▸ **Text segment**:
- - -

That share price is a moving target, though; Takeda's stock plummeted by 7% on the news Wednesday morning.

Structured this way, the deal “seems to be much more of a merger,” Bernstein analyst Ronny Gal pointed out in a note to clients. Shire shareholders will receive 50% of the value of the combined company, and the companies will do reciprocal due diligence before any deal closes.

RELATED: Fifth and final bid? A determined Takeda said to be nearing $60B-plus Shire deal

At least one analyst isn’t so sure Shire shareholders will be interested.

“Are SHPG shareholders willing to accept an offer that is in effect 44% cash and 56% equity?” Jefferies' David Steinberg wrote in a note to clients. While the latest bid is much more heavily weighted toward cash than Takeda's third bid—just 38% cash—“we still wonder if it is enough to satisfy SHPG shareholders, who would still bear some not insignificant risk going forward as ~50% owners of NewCo,” he wrote.

Gal, on the other hand, figures the deal will go through. 

“The risk to the deal is unlikely in our view to come from Shire shareholders or anti-trust authorities,” he wrote, noting that its Takeda’s shareholders, not Shire’s., that have sent the stock downward throughout the bidding process. Still, he pegged the probability of the deal going through at between 80% and 90%.

“Short of Takeda stock price imploding a deal is likely,” he added.

RELATED: What would a Shire buy look like for Pfizer, Amgen or AbbVie? Analysts lay out pros and cons

Both analysts agree on one thing, though: Another bidder, which some industry watchers previously expected, probably won’t come out of the woodwork at this point.

“We expect Shire bankers to have left no stone unturned looking for other bidders,” Gal wrote, with Steinberg adding that “we continue to think any potential group of buyers to be very limited … it’s arguably less than a 50% chance that another suitor emerges.”

- - -

▸ **Problems and tasks**:
(a) In the excerpt on Takeda's bid for Shire, why does Gal say the deal "seems to be much more of a merger"?
(b) Update the excerpt on Takeda's bid for Shire, starting with "RELATED: Fifth and final" and going on through "will be interested.", replacing "Shire shareholders" with "Shire investors".

▸ **Dataset content**:
- - -

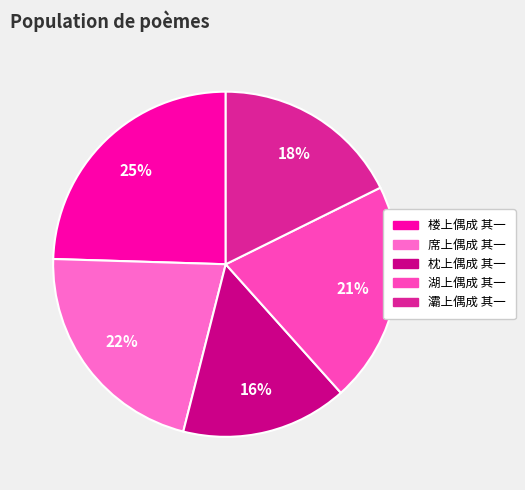

Count the number of slices in the pie.

5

- - -

▸ **Solutions to the exercise**:
(a) Gal calls it more of a merger because of the deal's structure. Shire shareholders will receive 50% of the combined company's value, and the two companies will do reciprocal due diligence before any deal closes.

(b)
RELATED: Fifth and final bid? A determined Takeda said to be nearing $60B-plus Shire deal

At least one analyst isn’t so sure Shire investors will be interested.